One person already making use of the smaller current facility is Brandon McClellan of Foxtrot Collection Clothing Company.
After spending fourteen years in Oxford, the US Army veteran moved to Batesville with the intent of focusing on building his successful screen printing business and fashion line.
“I’d always had a sense of fashion and loved dealing with textiles,” he says. “My mother worked at a cleaners in Grenada, MS. We’d have to get up at 3:00 am to get there before school. It gave me a leg up that my mom taught me differences in fabric and textures.”
Still fascinated by fabric, McClellan went to the University of Mississippi where he studied psychology. After graduation he worked in mental health in Oxford but continued to feel the entrepreneurial urge.
“I could feel what was burning inside me and wanted to create jobs,” he says.
So far, McClellan has created jobs including employing other veterans.
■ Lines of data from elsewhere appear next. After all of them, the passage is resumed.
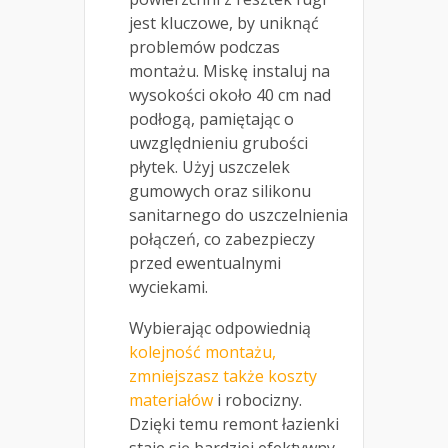
jest kluczowe, by uniknąć
problemów podczas
montażu. Miskę instaluj na
wysokości około 40 cm nad
podłogą, pamiętając o
uwzględnieniu grubości
płytek. Użyj uszczelek
gumowych oraz silikonu
sanitarnego do uszczelnienia
połączeń, co zabezpieczy
przed ewentualnymi
wyciekami.
Wybierając odpowiednią
kolejność montażu,
zmniejszasz także koszty
materiałów
i robocizny.
Dzięki temu remont łazienki
staje się bardziej efektywny,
Partnering with an Austin based firm that specializes in bids for large RFPs, McClellan has built a business that serves companies from local schools to national clients including Whole Foods Market and NIHT out of Papua New Guinea.
“Our goal is to go after big business,” he says.
McClellan’s company has seen significant growth, especially considering that the idea only took shape this year. This leg of his journey began after participating in the six-week entrepreneurship training program Operation Hope sponsored by Regions Bank. It was there that he learned about the North Mississippi Enterprise Initiative, and all the support Panola County offers small businesses.
“I was new to the area and the Panola Partnership came in and made me feel out home,” he says. “They put the word out and we were immediately getting called from businesses around the city. They were able to help us shake hands across the community. I wish people knew the guidance and help that is out there, not just to start a business but to be a part of the community.”
McClellan is one of the tenants of the North Mississippi Enterprise Initiative and has set up his operation in their warehouse.
“It’s such a hidden gem, I tell everyone about it,” he says.
McClellan is already looking at ways to give back and build up the community he loves. He has begun working with a grant writer to help fund an after-school program focused on STEM education. He has also purchased farm land and is building a curriculum to teach children how to grow—and, just as important, how to sell—crops.
These four entrepreneurs reflect the diverse industries all developing in Panola County and building off of each other.
“We want people to be sitting in our community sharing ideas with one another,” Azar says. Our new Northwest Concourse training center will offer a We Space, Me Space and a Markers Space to encourage the transfer and growth of these ideas.”
Azar adds that Panola county has twenty-eight industries and they’re diverse.
This diversity has helped the community weather the economic tides and as big companies have moved or closed, many of their employees have been able to find work in related fields.
“We have trainable employees who understand the cadence of manufacturing,” Azar says. “If you understand the cadence of manufacturing, you can work in any industry.”
With the expansion of the Workforce Training Center in 2021 and additional course offerings at Northwest Mississippi Community College, the Panola Partnership continues to grow and offer more industries the opportunity to call Panola their home.